I'm Andrés Correa Casablanca. I work as a software engineer, but I have a scientist in my heart. I love mathematics, algorithms, AI, and machine learning.

In my last post (PHP-SDS First thoughts) I introduced the library PHP-SDS. Today I’ll talk about some performance benchmarks that I’ve been doing in order to optimize the polyfill code.

The benchmark script has measured 8 different versions of the naive matrix multiplication algorithm:

• Using array vs Using Ds\Vector.
• Contiguous values vs Nested rows
• I,J,K iteration order vs I,K,J iteration order.

I didn’t try to parallelize anything in any way, since PHP isn’t a well suited language to do this sort of things. I didn’t try to implement the Strassen algorithm neither, because first I want to have a solid baseline to compare (and because at some point, the Strassen algorithm should fallback to the naive algorithm).

Scripts used to benchmark and present data:

## Expectations vs Reality

In the first place, I should explain what my expectations were before the experiment. I thought that the best combination would be (Ds\Vector, contiguous values, I,K,J)…

But the reality didn’t match my expectations, the best combination was (array, contiguous values, I,K,J ).

Why I thought that Ds\Vector would offer better performance than array for matrix multiplications? The two main reason were the smaller memory footprint, and the better performance of Ds\Vector on other operations.

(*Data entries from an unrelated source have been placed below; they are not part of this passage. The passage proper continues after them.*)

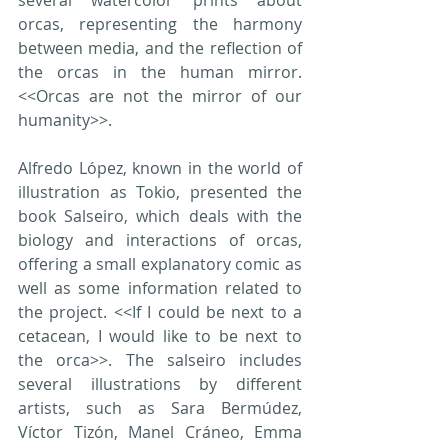
several watercolor prints about 
orcas, representing the harmony 
between media, and the reflection of 
the orcas in the human mirror. 
<<Orcas are not the mirror of our 
humanity>>.
Alfredo López, known in the world of 
illustration as Tokio, presented the 
book Salseiro, which deals with the 
biology and interactions of orcas, 
offering a small explanatory comic as 
well as some information related to 
the project. <<If I could be next to a 
cetacean, I would like to be next to 
the orca>>. The salseiro includes 
several illustrations by different 
artists, such as Sara Bermúdez, 
Víctor Tizón, Manel Cráneo, Emma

I imagined that less memory usage would lead to less cache misses, but probably I missinterpreted WHY Ds\Vector uses less memory than array. The reason was not that Ds\Vector uses less bytes per item, but that Ds\Vector uses a “smarter”¹ algorithm to allocate memory regions in order to grow o shrink itself.

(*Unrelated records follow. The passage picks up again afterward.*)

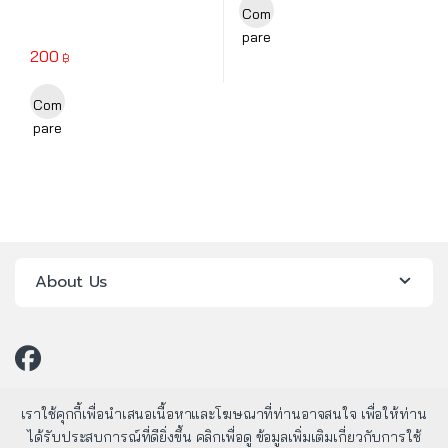
Com
pare
200
฿
Com
pare
About Us
เราใช้คุกกี้เพื่อนำเสนอเนื้อหาและโฆษณาที่ท่านอาจสนใจ เพื่อให้ท่าน
ได้รับประสบการณ์ที่ดียิ่งขึ้น คลิกเพื่อดู ข้อมูลเพิ่มเติมเกี่ยวกับการใช้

## Why I,K,J runs faster than I,J,K?

Why my other two guesses are right? Well, it’s because the CPU cache.

• Using a single data structure we avoid one indirection per read, and we can take more advandatge of data locality.
• Traversing the matrix instances with the I,K,J order we ensure a row-by-row order (and even better, we can avoid some redundant read operations). This way we have a cache-oblivious algorithm.

## Final thoughts

There are some benchmarks that I’d like to do in order to have a more precise image of what’s happening with Ds\Vector. I’ll measure isolated offsetGet and offsetSet operations, and a combination of both (using += for example).

Returning to my beloved matrix… In a fantastic @nikic’s post (PHP’s new hastable implementation), we can see that packed PHP arrays consume ~32 bytes per item. The Matrix use-case is “good” enough¹ to allow us storing raw values without using wrappers.

Typically, long & double values take 8 bytes in 64 bit systems, so using a compiled extension we should be able to divide the memory footprint by 4 (and store 4 times more items per cache line). If we allow less precision (using 32 bits instead of 64), then we can use less CPU time and memory.

See you soon!

## Notes

1. Because it can rely on some assumptions that aren’t true for array.